Although not strictly required in this situation, a nice “belt and braces” approach is to require the opposite AMP to confirm in writing that they have conducted CDD on their own client and have resolved any red or yellow flags that have arisen. Ideally, the AMP would also confirm that the relevant CDD records will be retained in keeping with GDPR and for the required period of time.

Let us now examine a second scenario. We meet again collector Mrs One, who is so pleased with Art Advisor One having found such a lovely Manet drawing that she enters a contract to pay Art Advisor One to help her further build her collection. Mrs. One agrees to pay Art Advisor One a monthly retainer and a reduced commission on every work she buys over the next year. In this case, Art Advisor One is not required to conduct CDD on every qualifying purchase made for Mrs One; but Art Advisor One must monitor Mrs. One.

The reason CDD is not required on every purchase for Mrs One? Mrs One’s relationship with Art Advisor One qualifies her as a “business relationship client”, as defined in the HMT Art Market Guidance. A business relationship client is one with whom there is an element of duration, such as an immediate expectation of repeat business. The retainer agreement with Mrs One is just such an agreement. Other examples may be contracts for credit, a financing agreement or a loan facility. 

In the art world, a business relationship client is more often the exception, rather than the rule, as acknowledged by HMT in its art market guidance. Although AMPs actively cultivate clients to encourage and generate repeat business; this is distinct from a business relationship which includes an element of duration, i.e. an expectation of repeat business. 

However, for business relationship clients, there is a duty to monitor them. Monitoring, in a nutshell, has two parts. First, the AMP must rely on their “human” AML skill and remain vigilant to any activity outside of the business relationship client’s “normal” behaviour and patterns.  Such monitoring would pick up a change of address, change of business, change of marital status, changes in buying patterns, etc.   Second, the AMP must keep the client’s identity information up to date. Thus, if during the course of the contract, the client’s passport expires, the AMP must ask for the updated passport as and when it is available.  It is also advisable to review these clients in the annual risk assessment.

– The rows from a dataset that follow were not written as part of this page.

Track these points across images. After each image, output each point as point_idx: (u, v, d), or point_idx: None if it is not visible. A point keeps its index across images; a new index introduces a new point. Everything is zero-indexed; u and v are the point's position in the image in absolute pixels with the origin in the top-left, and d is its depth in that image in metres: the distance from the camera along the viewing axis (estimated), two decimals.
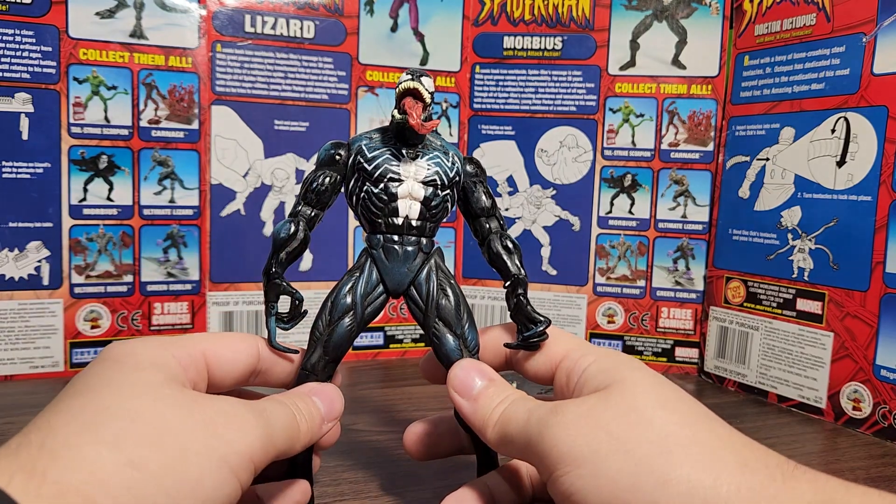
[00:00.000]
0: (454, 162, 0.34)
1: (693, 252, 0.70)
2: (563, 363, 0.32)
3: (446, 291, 0.34)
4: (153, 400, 0.25)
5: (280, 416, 0.28)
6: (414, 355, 0.73)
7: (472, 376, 0.32)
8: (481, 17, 0.71)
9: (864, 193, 0.55)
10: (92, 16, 0.60)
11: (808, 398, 0.59)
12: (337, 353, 0.33)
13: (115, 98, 0.61)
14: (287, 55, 0.66)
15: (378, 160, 0.33)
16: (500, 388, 0.32)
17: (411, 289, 0.34)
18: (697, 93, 0.68)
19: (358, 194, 0.34)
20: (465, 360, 0.33)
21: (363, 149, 0.33)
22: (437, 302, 0.33)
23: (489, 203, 0.36)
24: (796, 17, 0.61)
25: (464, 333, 0.34)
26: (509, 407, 0.30)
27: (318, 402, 0.31)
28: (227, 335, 0.33)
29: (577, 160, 0.71)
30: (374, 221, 0.34)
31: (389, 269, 0.33)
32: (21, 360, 0.60)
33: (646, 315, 0.71)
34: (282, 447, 0.28)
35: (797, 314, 0.60)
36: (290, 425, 0.29)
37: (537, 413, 0.29)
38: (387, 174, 0.33)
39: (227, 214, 0.66)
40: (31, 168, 0.59)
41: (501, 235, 0.35)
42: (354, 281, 0.33)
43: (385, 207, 0.33)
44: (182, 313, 0.65)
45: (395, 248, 0.33)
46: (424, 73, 0.32)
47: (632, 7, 0.69)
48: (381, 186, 0.33)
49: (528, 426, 0.28)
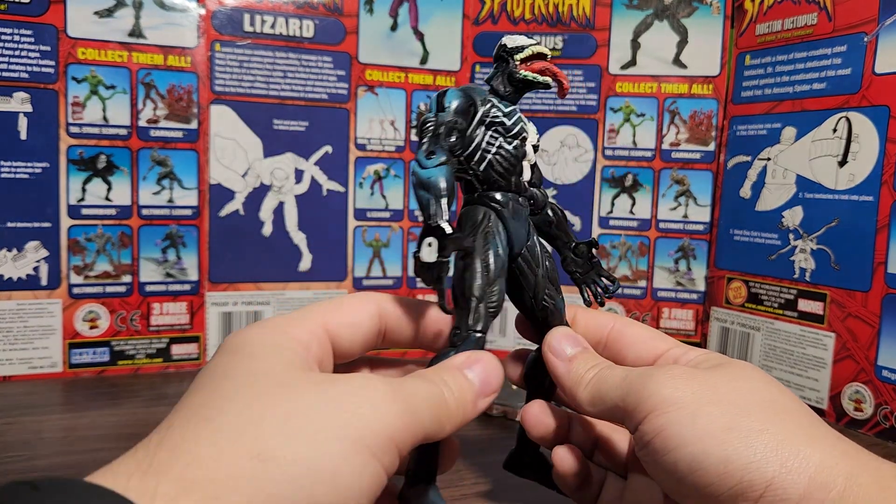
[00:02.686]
0: None
1: (694, 252, 0.69)
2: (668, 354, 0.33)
3: (548, 256, 0.34)
4: (275, 386, 0.23)
5: (423, 392, 0.25)
6: (414, 355, 0.72)
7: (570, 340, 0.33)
8: (481, 16, 0.71)
9: (865, 193, 0.55)
10: (90, 15, 0.60)
11: (810, 399, 0.59)
12: (498, 310, 0.31)
13: (114, 98, 0.61)
14: (286, 54, 0.66)
15: (514, 117, 0.32)
16: (593, 355, 0.32)
17: (524, 249, 0.33)
18: (698, 92, 0.68)
19: (486, 149, 0.31)
20: (564, 327, 0.34)
21: (495, 103, 0.32)
22: (545, 265, 0.33)
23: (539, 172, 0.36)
24: (797, 16, 0.61)
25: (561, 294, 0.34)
26: (602, 371, 0.30)
27: (472, 375, 0.28)
28: (345, 300, 0.30)
29: (578, 160, 0.71)
30: (499, 179, 0.32)
31: (517, 228, 0.32)
32: (19, 360, 0.60)
33: (647, 315, 0.71)
34: (429, 428, 0.25)
35: (799, 315, 0.60)
36: (438, 403, 0.25)
37: (636, 371, 0.29)
38: (521, 132, 0.32)
39: (226, 214, 0.65)
40: (30, 168, 0.59)
41: (554, 204, 0.36)
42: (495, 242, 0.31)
43: (516, 165, 0.32)
44: (181, 314, 0.65)
45: (519, 207, 0.33)
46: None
47: (633, 6, 0.69)
48: (515, 144, 0.32)
49: (626, 381, 0.29)
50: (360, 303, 0.30)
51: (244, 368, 0.24)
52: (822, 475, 0.23)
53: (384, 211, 0.71)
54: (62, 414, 0.53)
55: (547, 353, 0.32)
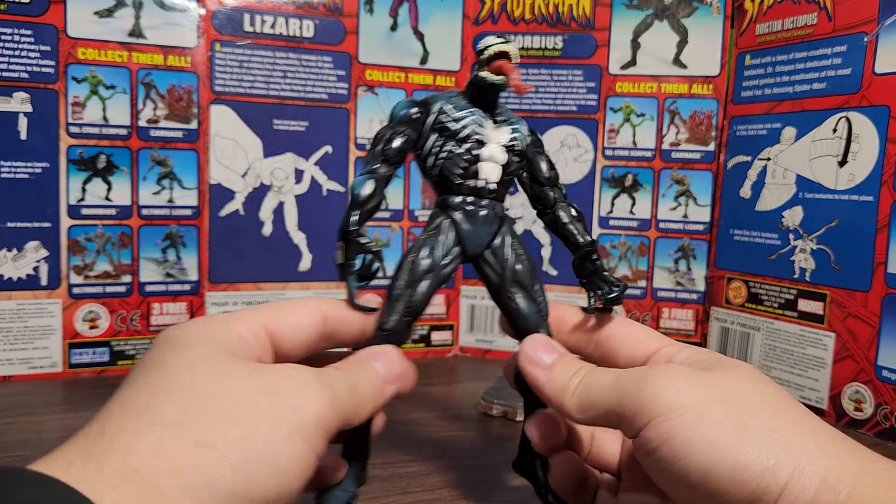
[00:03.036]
0: (525, 132, 0.35)
1: (694, 252, 0.69)
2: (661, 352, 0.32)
3: (521, 257, 0.34)
4: (212, 374, 0.24)
5: (343, 380, 0.27)
6: (414, 355, 0.72)
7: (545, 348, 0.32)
8: (481, 16, 0.71)
9: (865, 193, 0.55)
10: (90, 15, 0.60)
11: (810, 399, 0.59)
12: (416, 312, 0.32)
13: (114, 97, 0.61)
14: (286, 54, 0.66)
15: (464, 120, 0.33)
16: (574, 360, 0.31)
17: (487, 253, 0.34)
18: (698, 92, 0.68)
19: (438, 154, 0.33)
20: (539, 334, 0.33)
21: (445, 109, 0.33)
22: (513, 267, 0.33)
23: (554, 173, 0.36)
24: (797, 16, 0.61)
25: (536, 298, 0.34)
26: (588, 375, 0.30)
27: (378, 364, 0.30)
28: (289, 303, 0.31)
29: (578, 160, 0.71)
30: (453, 183, 0.33)
31: (470, 231, 0.33)
32: (19, 360, 0.60)
33: (647, 315, 0.71)
34: (349, 413, 0.27)
35: (798, 315, 0.60)
36: (352, 389, 0.27)
37: (629, 373, 0.28)
38: (472, 135, 0.33)
39: (226, 214, 0.65)
40: (30, 168, 0.59)
41: (568, 204, 0.36)
42: (433, 243, 0.33)
43: (468, 169, 0.33)
44: (181, 314, 0.65)
45: (475, 210, 0.33)
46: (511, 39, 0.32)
47: (633, 6, 0.69)
48: (465, 147, 0.33)
49: (619, 385, 0.28)
50: (303, 307, 0.31)
51: (182, 357, 0.24)
52: (832, 476, 0.23)
53: (384, 211, 0.71)
54: (62, 414, 0.54)
55: (524, 364, 0.31)
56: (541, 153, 0.36)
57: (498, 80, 0.31)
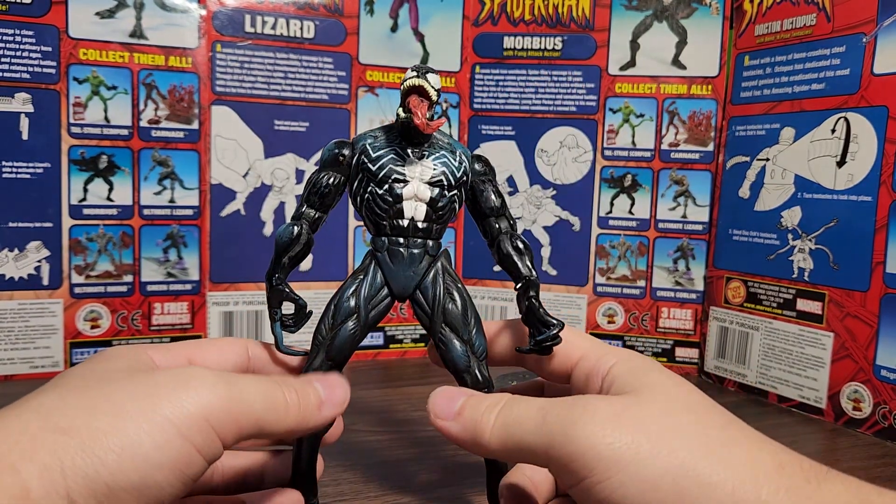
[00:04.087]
0: (461, 161, 0.33)
1: (693, 252, 0.70)
2: (582, 364, 0.31)
3: (453, 295, 0.33)
4: (105, 380, 0.25)
5: (257, 387, 0.27)
6: (414, 355, 0.73)
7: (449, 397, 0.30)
8: (481, 17, 0.71)
9: (864, 193, 0.55)
10: (92, 16, 0.60)
11: (809, 398, 0.59)
12: (340, 356, 0.32)
13: (115, 98, 0.61)
14: (287, 55, 0.66)
15: (382, 160, 0.32)
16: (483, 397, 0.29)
17: (417, 293, 0.33)
18: (698, 93, 0.68)
19: (362, 195, 0.33)
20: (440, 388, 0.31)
21: (367, 148, 0.32)
22: (444, 306, 0.32)
23: (498, 202, 0.34)
24: (796, 17, 0.61)
25: (471, 339, 0.33)
26: (506, 408, 0.28)
27: (319, 385, 0.29)
28: (215, 340, 0.32)
29: (578, 160, 0.71)
30: (378, 223, 0.33)
31: (395, 272, 0.32)
32: (21, 360, 0.60)
33: (646, 315, 0.71)
34: (263, 420, 0.26)
35: (797, 314, 0.60)
36: (273, 400, 0.27)
37: (555, 411, 0.26)
38: (391, 175, 0.32)
39: (227, 214, 0.66)
40: (31, 168, 0.59)
41: (512, 236, 0.34)
42: (358, 284, 0.32)
43: (390, 209, 0.32)
44: (182, 313, 0.65)
45: (400, 250, 0.32)
46: (431, 70, 0.31)
47: (632, 7, 0.69)
48: (385, 187, 0.32)
49: (545, 426, 0.26)
50: (227, 345, 0.32)
51: (88, 367, 0.26)
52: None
53: None
54: None
55: (435, 423, 0.29)
56: (486, 182, 0.34)
57: (405, 117, 0.31)
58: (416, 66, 0.31)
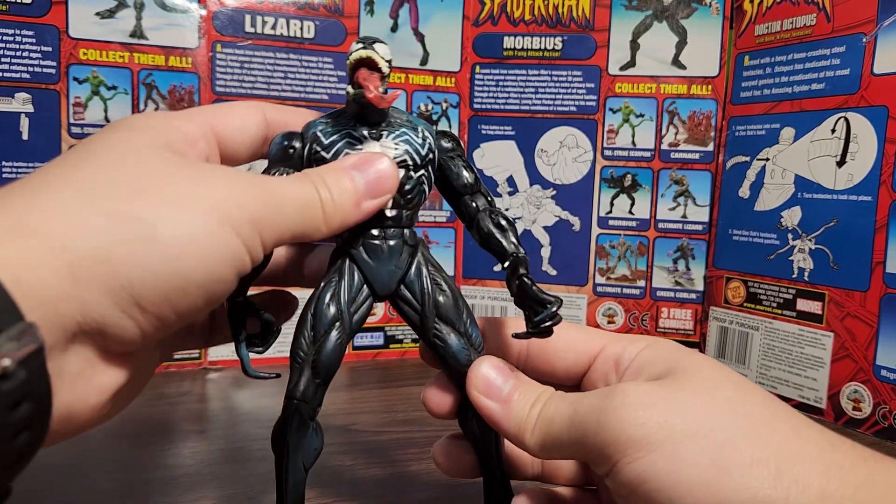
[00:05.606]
0: (425, 137, 0.30)
1: (693, 252, 0.70)
2: (605, 353, 0.29)
3: (441, 286, 0.30)
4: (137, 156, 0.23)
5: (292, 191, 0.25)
6: (414, 355, 0.73)
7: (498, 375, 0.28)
8: (481, 17, 0.71)
9: (864, 193, 0.55)
10: (92, 16, 0.60)
11: (809, 398, 0.59)
12: (328, 372, 0.28)
13: (116, 98, 0.61)
14: (287, 55, 0.66)
15: (336, 146, 0.28)
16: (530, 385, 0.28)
17: (402, 288, 0.30)
18: (697, 93, 0.68)
19: None
20: (486, 358, 0.29)
21: (318, 136, 0.29)
22: (435, 299, 0.30)
23: (472, 178, 0.31)
24: (796, 17, 0.61)
25: (467, 331, 0.30)
26: (547, 405, 0.26)
27: (357, 175, 0.26)
28: (232, 104, 0.29)
29: (577, 160, 0.71)
30: None
31: (375, 269, 0.29)
32: None
33: (646, 315, 0.71)
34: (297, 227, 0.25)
35: (797, 314, 0.60)
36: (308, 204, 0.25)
37: (585, 402, 0.25)
38: None
39: None
40: (31, 168, 0.59)
41: (491, 212, 0.30)
42: (336, 287, 0.29)
43: None
44: None
45: (377, 244, 0.29)
46: (378, 40, 0.28)
47: (632, 7, 0.69)
48: None
49: (577, 418, 0.25)
50: (247, 108, 0.29)
51: (113, 138, 0.24)
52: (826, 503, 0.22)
53: None
54: None
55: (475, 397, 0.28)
56: (455, 158, 0.31)
57: (355, 93, 0.27)
58: (362, 37, 0.28)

Importantly, in both of these scenarios, AMPs must remain vigilant to other legal risks. All transactions, whether or not they trigger compliance with the UK ML Regulations, require the art market to remain alert to the risks of violating laws, such as

  • The Proceeds of Crime Act, which covers dealing in stolen property, among other things,
  • The Anti Bribery Act, which involves criminal bribery in the form of undisclosed commissions, and/ or
  • Violating sanctions, bans and/or anti-terrorist financing laws.

In conclusion, the clear rule is that AMPs must conduct CDD on their customers, those who pay for art or for a service. This rule covers the vast majority of situations. However, it is worth being aware of the few exceptions to the rule when one is not obliged to conduct CDD. It is also critical that AMPs remain vigilant to the risks of breaching other related laws such as: Proceeds of Crime Act, Anti-Bribery Act, Sanctions, Bans and anti-terrorist financing laws.